== SEÇÃO DE DADOS ==

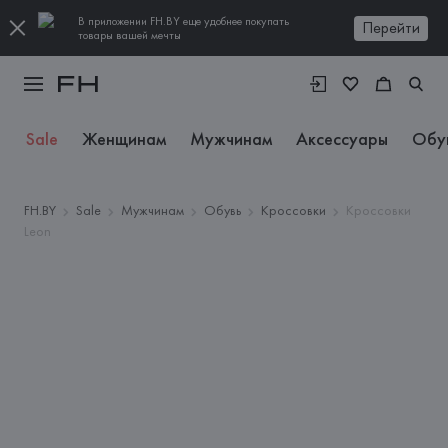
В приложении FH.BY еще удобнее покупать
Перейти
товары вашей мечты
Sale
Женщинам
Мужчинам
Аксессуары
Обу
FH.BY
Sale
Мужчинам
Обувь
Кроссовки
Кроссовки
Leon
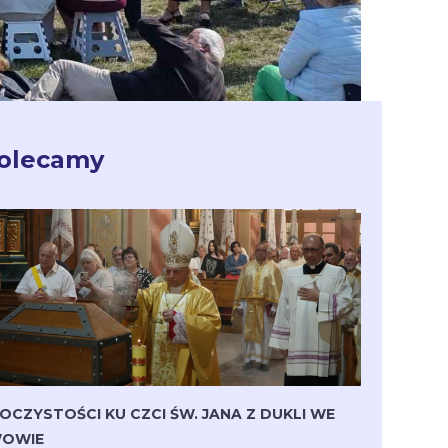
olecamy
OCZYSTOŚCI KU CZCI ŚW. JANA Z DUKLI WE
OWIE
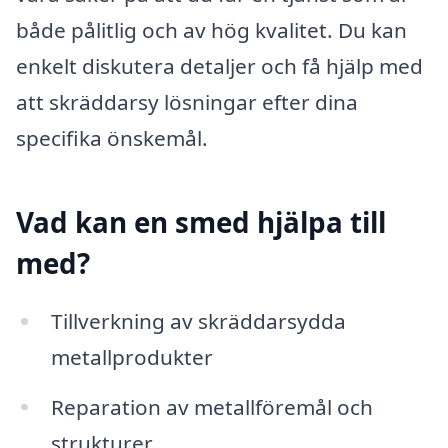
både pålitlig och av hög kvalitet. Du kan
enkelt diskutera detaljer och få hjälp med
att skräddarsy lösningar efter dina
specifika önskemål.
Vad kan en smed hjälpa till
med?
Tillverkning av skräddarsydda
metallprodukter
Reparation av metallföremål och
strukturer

===

__TAREFA A REALIZAR__
Formate como lista numerada as linhas de texto de todos os registros, omitindo as linhas em branco. Deixe as imagens fora da resposta.

__RESULTADO DA TAREFA__
1. В приложении FH.BY еще удобнее покупать
2. Перейти
3. товары вашей мечты
4. Sale
5. Женщинам
6. Мужчинам
7. Аксессуары
8. Обу
9. FH.BY
10. Sale
11. Мужчинам
12. Обувь
13. Кроссовки
14. Кроссовки
15. Leon
16. olecamy
17. OCZYSTOŚCI KU CZCI ŚW. JANA Z DUKLI WE
18. OWIE
19. både pålitlig och av hög kvalitet. Du kan
20. enkelt diskutera detaljer och få hjälp med
21. att skräddarsy lösningar efter dina
22. specifika önskemål.
23. Vad kan en smed hjälpa till
24. med?
25. Tillverkning av skräddarsydda
26. metallprodukter
27. Reparation av metallföremål och
28. strukturer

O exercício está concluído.